Millions of people in America today are living with lead poisoning or complications from chronic lead exposure. Lead-based products — especially paint — are commonplace in houses built before the 1970s, and prolonged exposure can have detrimental effects on health, brain development, and cognitive functioning. A child with lead poisoning is more likely than their peers to struggle academically, experience behavioral issues, and even have interactions with the criminal justice system. Yet despite its known risks, the use of lead-based paint in American homes persisted for more than 50 years after it was banned by the League of Nations in 1922.

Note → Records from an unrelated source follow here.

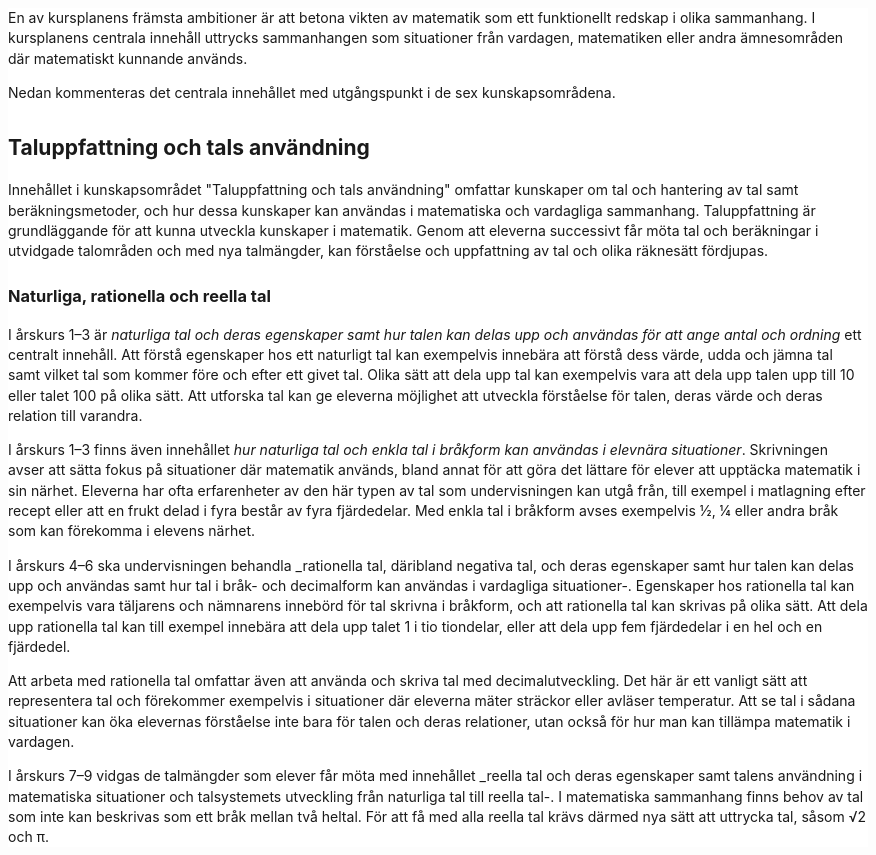En av kursplanens främsta ambitioner är att betona vikten av matematik som ett funktionellt redskap i olika sammanhang.
I kursplanens centrala innehåll uttrycks sammanhangen som situationer från vardagen, matematiken eller andra ämnesområden där matematiskt kunnande används.

Nedan kommenteras det centrala innehållet med utgångspunkt i de sex kunskapsområdena.

## Taluppfattning och tals användning

Innehållet i kunskapsområdet &quot;Taluppfattning och tals användning&quot; omfattar kunskaper om tal och hantering av tal samt beräkningsmetoder, och hur dessa kunskaper kan användas i matematiska och vardagliga sammanhang.
Taluppfattning är grundläggande för att kunna utveckla kunskaper i matematik.
Genom att eleverna successivt får möta tal och beräkningar i utvidgade talområden och med nya talmängder, kan förståelse och uppfattning av tal och olika räknesätt fördjupas.

### Naturliga, rationella och reella tal

I årskurs 1–3 är _naturliga tal och deras egenskaper samt hur talen kan delas upp och användas för att ange antal och ordning_ ett centralt innehåll.
Att förstå egenskaper hos ett naturligt tal kan exempelvis innebära att förstå dess värde, udda och jämna tal samt vilket tal som kommer före och efter ett givet tal.
Olika sätt att dela upp tal kan exempelvis vara att dela upp talen upp till 10 eller talet 100 på olika sätt.
Att utforska tal kan ge eleverna möjlighet att utveckla förståelse för talen, deras värde och deras relation till varandra.

I årskurs 1–3 finns även innehållet _hur naturliga tal och enkla tal i bråkform kan användas i elevnära situationer_.
Skrivningen avser att sätta fokus på situationer där matematik används, bland annat för att göra det lättare för elever att upptäcka matematik i sin närhet.
Eleverna har ofta erfarenheter av den här typen av tal som undervisningen kan utgå från, till exempel i matlagning efter recept eller att en frukt delad i fyra består av fyra fjärdedelar.
Med enkla tal i bråkform avses exempelvis ½, ¼ eller andra bråk som kan förekomma i elevens närhet.

I årskurs 4–6 ska undervisningen behandla _rationella tal, däribland negativa tal, och deras egenskaper samt hur talen kan delas upp och användas samt hur tal i bråk- och decimalform kan användas i vardagliga situationer-.
Egenskaper hos rationella tal kan exempelvis vara täljarens och nämnarens innebörd för tal skrivna i bråkform, och att rationella tal kan skrivas på olika sätt.
Att dela upp rationella tal kan till exempel innebära att dela upp talet 1 i tio tiondelar, eller att dela upp fem fjärdedelar i en hel och en fjärdedel.

Att arbeta med rationella tal omfattar även att använda och skriva tal med decimalutveckling.
Det här är ett vanligt sätt att representera tal och förekommer exempelvis i situationer där eleverna mäter sträckor eller avläser temperatur.
Att se tal i sådana situationer kan öka elevernas förståelse inte bara för talen och deras relationer, utan också för hur man kan tillämpa matematik i vardagen.

I årskurs 7–9 vidgas de talmängder som elever får möta med innehållet _reella tal och deras egenskaper samt talens användning i matematiska situationer och talsystemets utveckling från naturliga tal till reella tal-.
I matematiska sammanhang finns behov av tal som inte kan beskrivas som ett bråk mellan två heltal.
För att få med alla reella tal krävs därmed nya sätt att uttrycka tal, såsom √2 och π.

In cities like Baltimore, Maryland, where the history of lead paint coincides with a history of racially discriminatory housing policies, the ongoing epidemic of lead poisoning has had a lopsided effect on black communities and neighborhoods of concentrated poverty. The growing awareness of lead's developmental impacts have created a harmful stigma for lead poisoning survivors, and a destructive financial industry has emerged to prey on those who have been awarded legal settlements.

Hiding in the Walls offers a look inside the unseen landscape of lead poisoning in America, re-contextualizing the issue as not merely a symptom but a root cause of many cyclical issues experienced by impoverished communities. It unwinds the fraught history of lead's government-mandated use in low-income housing, how lead poisoning became an acceptable norm in urban America, and follows the adult survivors who are on a mission to reclaim the narrative.